Мишин, полноватый в теле, по-домашнему уютно одетый в спортивный костюм, расставил откупоренные бутылки, присел рядом с Андреем, сказал:
– Я согласен с тобой чуть-чуть. В большей степени я согласен с самим собою, если позволишь так выразиться, Андрюша. Чтобы узнать правду, не нужно для этого изучать каждого индивидуума из ста миллионов. Для меня было достаточно событий девяносто первого и девяносто третьего года, выборов царя Бориса, шкурничества гегемона рабочего класса, то есть шахтеров с их касками, не говоря уж о примитивных голодовках, как будто этим мазохизмом кого-то напугаешь. Там, наверху, цинично посмеиваются и думают: «Голодайте, голодайте, больше вас подохнет, меньше проблем». Или: «Вы, рабы, демонстрируйте, кричите, выходите со знаменами, а мы будем править».

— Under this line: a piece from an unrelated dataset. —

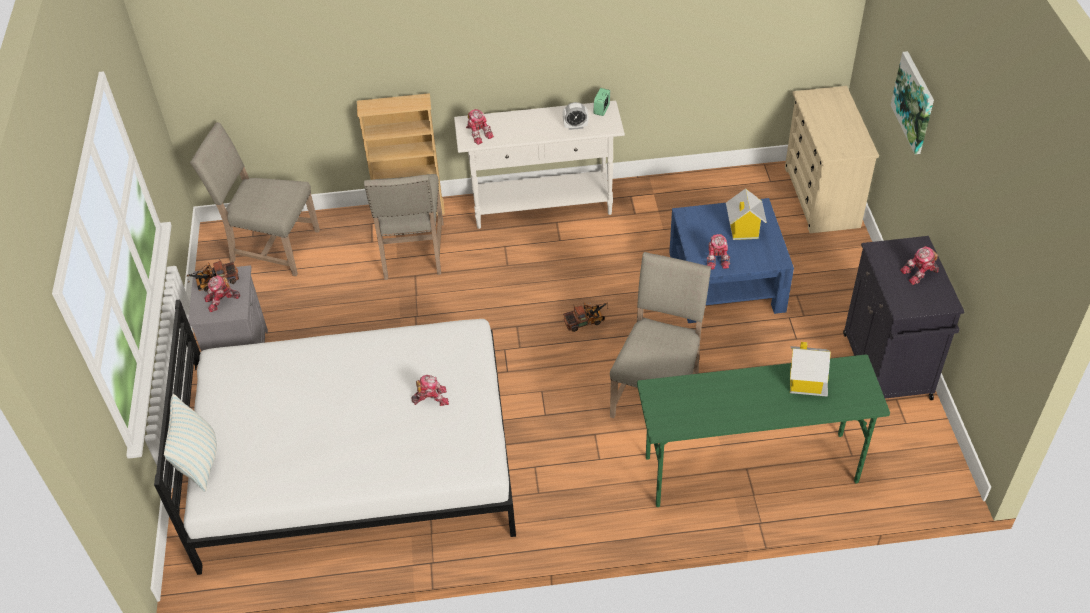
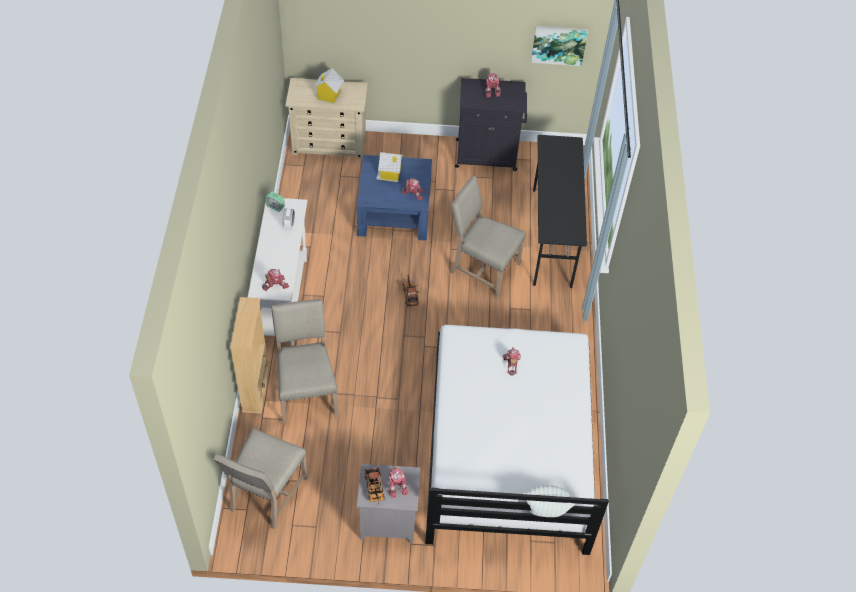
camera: 85 degrees left, 5 degrees up
beige chair [364,174,444,280] -> beige chair turned 105 degrees counterclockwise [271,299,338,424]
green desk [637,355,890,507] -> black desk [533,135,587,288]
toy house [790,342,831,397] -> toy house moved to [313,68,344,104]
picture [891,51,934,154] -> picture moved to [531,26,588,66]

– Что же в таком случае делать? – спросил Андрей. Мишин налил себе пива и стал наблюдать, как пышно кипит, пузырится, оседает пена в стакане; по его мягкому, немного виноватому лицу было видно, что он не готов к ответу или уклоняется отвечать.
– Подожди, Стасик, подожди! Что за чертовщина демагогическая! – въедливо крикнул Татарников. – За кого ты нас принимаешь? Кто тебе дал монопольное право судить народ? Ты кто – народоненавистник? Поэт Печерин? Отвечай, Стасик!

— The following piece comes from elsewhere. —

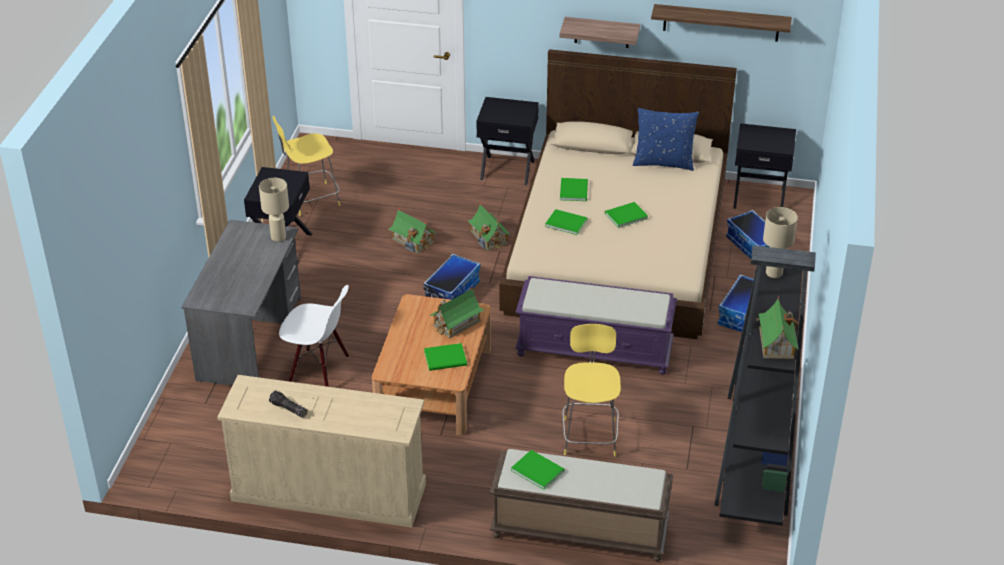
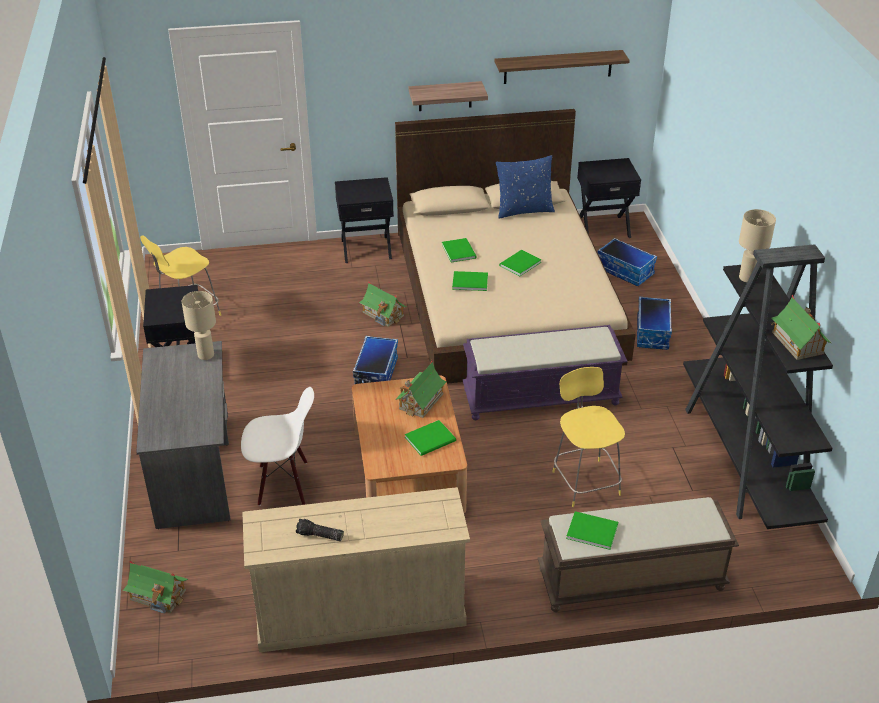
camera: 20 degrees left, 0 degrees up
toy house [389,208,436,253] -> toy house moved to [123,561,188,614]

Он выразил неумолимость скуластым лицом, напористый баритон его тотчас создал натянутость неотвратимой ссоры, и Мишин вздохнул:
– Кажется, тебе известно: я не эмигрант, не уезжал на Запад, никого не предавал, не принимал католичество и не писал отравляющих стихов.

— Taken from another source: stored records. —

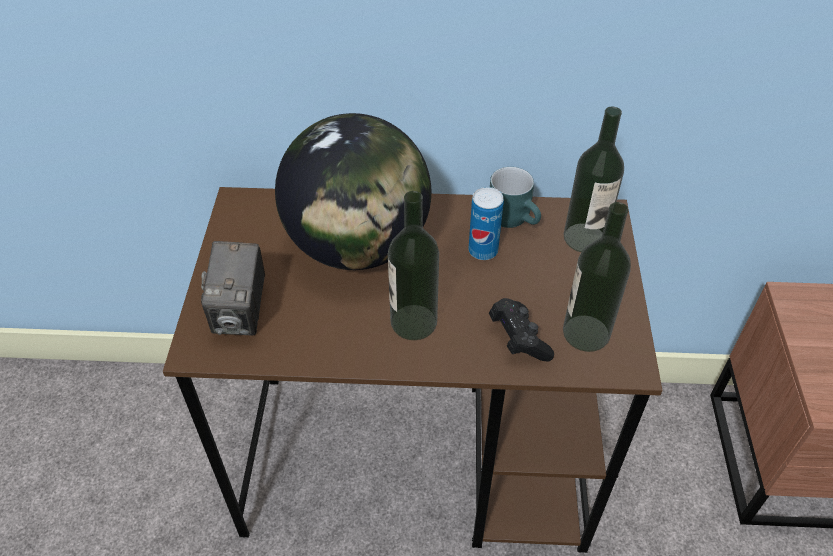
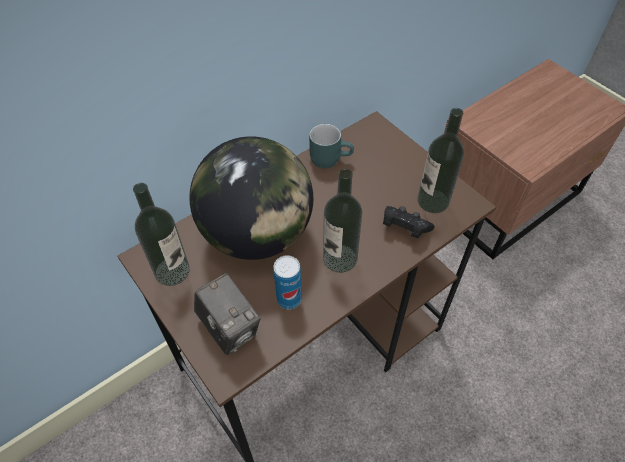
camera: 40 degrees left, 5 degrees up
can [468,187,504,260] -> can moved to [273,255,302,309]
bottle [564,106,624,252] -> bottle moved to [133,183,190,286]

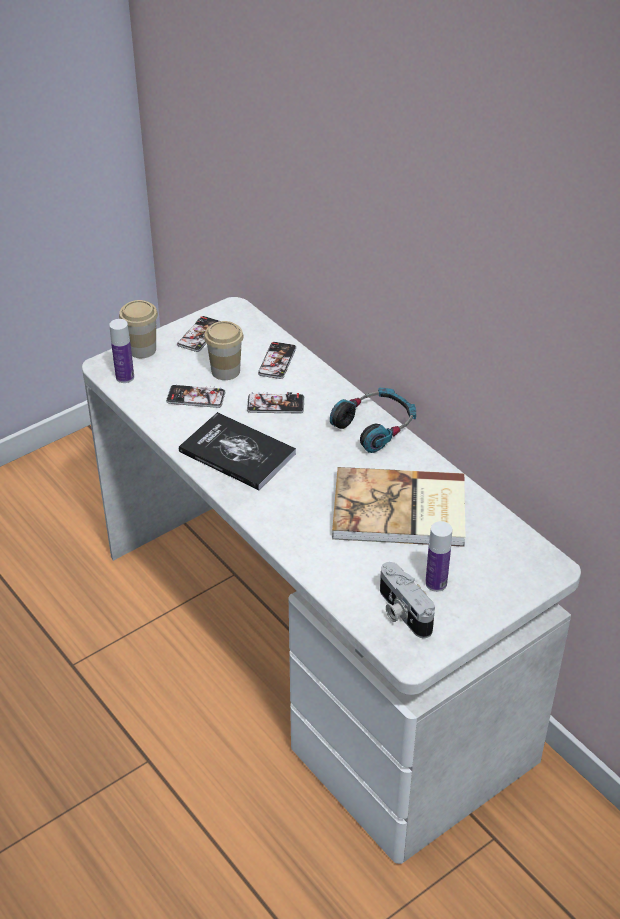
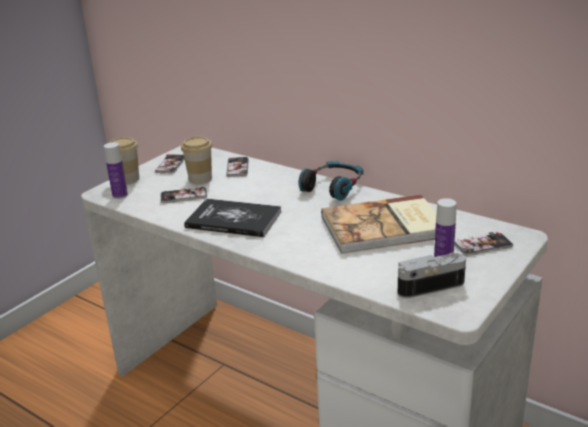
camera: 15 degrees left, 15 degrees down
phone [247,392,304,413] -> phone moved to [454,232,513,256]
camera [380,562,435,638] -> camera turned 120 degrees clockwise [398,253,466,298]

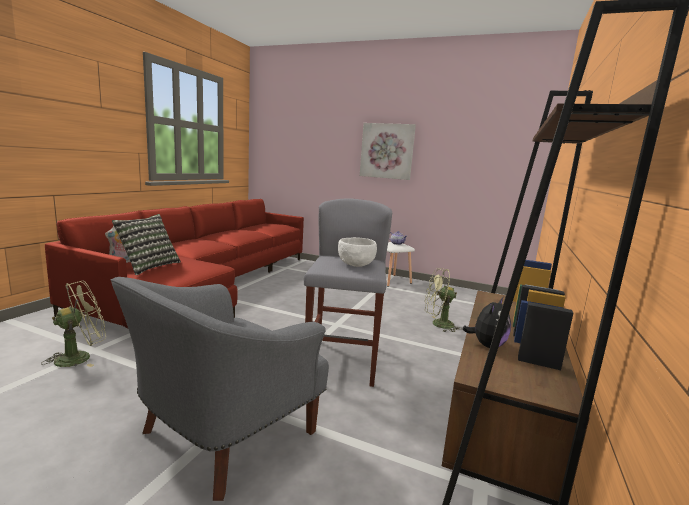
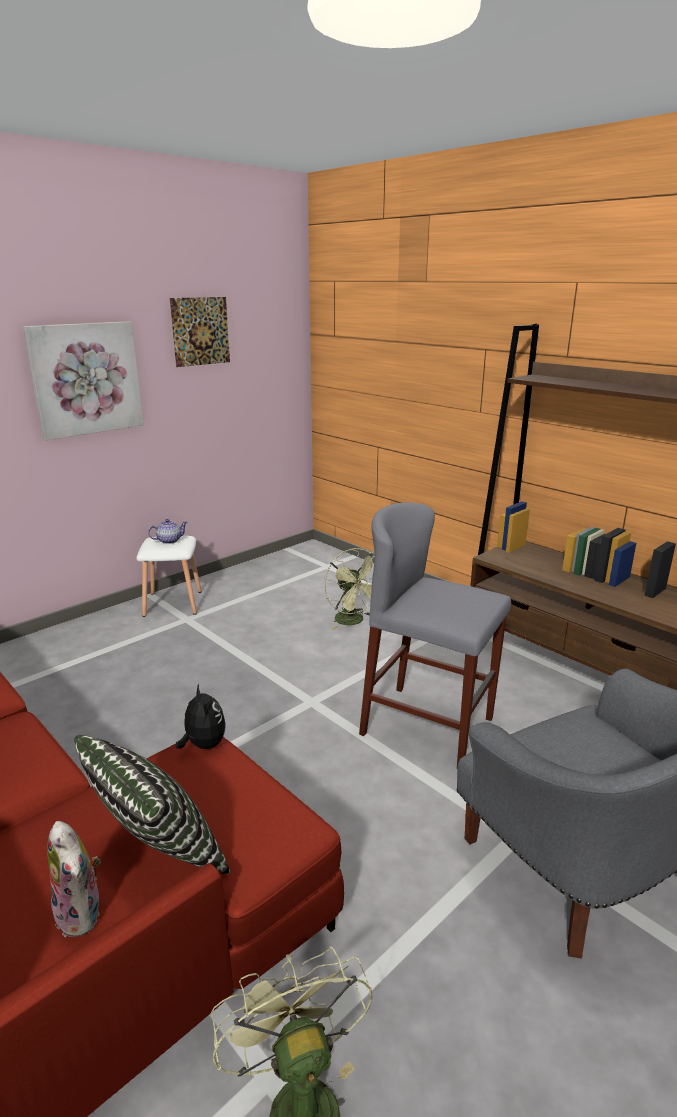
camera: 65 degrees left, 10 degrees up
white bowl [338,237,377,267] -> none
green fan [425,268,462,332] -> green fan turned 60 degrees counterclockwise [324,548,374,630]
plush toy [462,298,511,348] -> plush toy moved to [175,684,226,749]
none -> picture [170,297,230,367]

– Стихов? – спросил Андрей. – О каком Печерине идет речь?
– А вот таком: «Как сладостно Отчизну ненавидеть и жадно ждать ее уничтоженья». Это современник Пушкина, русский поэт Владимир Печерин, ставший в эмиграции патером и большим подлецом, – ответил Мишин. – Его у нас никто не знает. Разве что пушкинисты. Но вот чему я рад. – Глаза Мишина за очками стали смешливыми. – Среди нас оказался еще один пушкиновед. Вспомнил диссидента Печерина и присобачил его мне.
– Вашего Печерина цитируют все русофобы дерьмократического разлива! – беспощадно произнес Татарников, и его злой рот передернулся. – Говоришь о народе всякую нелепость и молчишь о том, как его довели до нищества и позора! Ошибки, ошибки, чудовищные ошибки! На живом теле России проводят хирургическую операцию – вырезают внутренние органы без наркоза и заменяют их деревянными или продают спекулянтам по дешевке! И чего, спрашивается, ты улыбишься, как самовар, Афанасий? Черепаха укусила? Или актрисулечек в неглиже вспомнил? – обратился он жестко к своему соседу Жаркову, круглолицему парню, полулежавшему на диване со стаканом пива, поставленным на безволосую пухлую грудь, обнаженную расстегнутой ковбойкой. Ему было томно, и холодным стаканом он охлаждал себя.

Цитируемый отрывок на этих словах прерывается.